#### BRIEF:
Write out the lines from the one containing "ields are marked" through the one containing "northern Kenya. Samburu", inclusive, reproducing each character verbatim.

#### DATA SUPPLIED:
------------------------------------------------

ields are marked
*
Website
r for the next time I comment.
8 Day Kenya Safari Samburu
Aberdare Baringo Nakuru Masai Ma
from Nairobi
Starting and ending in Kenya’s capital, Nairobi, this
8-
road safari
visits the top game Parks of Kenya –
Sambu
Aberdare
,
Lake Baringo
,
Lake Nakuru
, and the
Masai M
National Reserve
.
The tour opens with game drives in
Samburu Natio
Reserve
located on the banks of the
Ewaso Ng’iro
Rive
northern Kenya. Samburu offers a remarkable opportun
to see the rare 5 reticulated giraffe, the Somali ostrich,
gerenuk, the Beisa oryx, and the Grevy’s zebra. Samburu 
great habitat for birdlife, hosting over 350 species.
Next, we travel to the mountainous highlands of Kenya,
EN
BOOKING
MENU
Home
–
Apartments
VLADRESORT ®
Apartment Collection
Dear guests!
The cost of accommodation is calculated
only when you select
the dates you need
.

------------------------------------------------

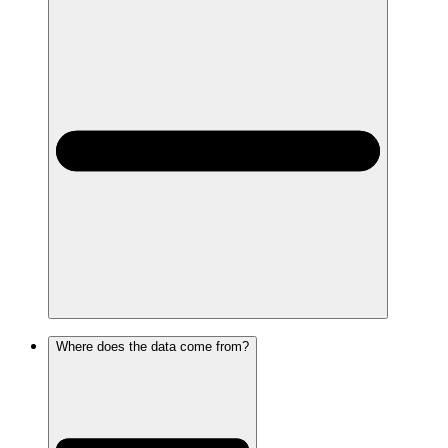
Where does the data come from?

------------------------------------------------

#### RESPONSE AREA:
ields are marked
*
Website
r for the next time I comment.
8 Day Kenya Safari Samburu
Aberdare Baringo Nakuru Masai Ma
from Nairobi
Starting and ending in Kenya’s capital, Nairobi, this
8-
road safari
visits the top game Parks of Kenya –
Sambu
Aberdare
,
Lake Baringo
,
Lake Nakuru
, and the
Masai M
National Reserve
.
The tour opens with game drives in
Samburu Natio
Reserve
located on the banks of the
Ewaso Ng’iro
Rive
northern Kenya. Samburu offers a remarkable opportun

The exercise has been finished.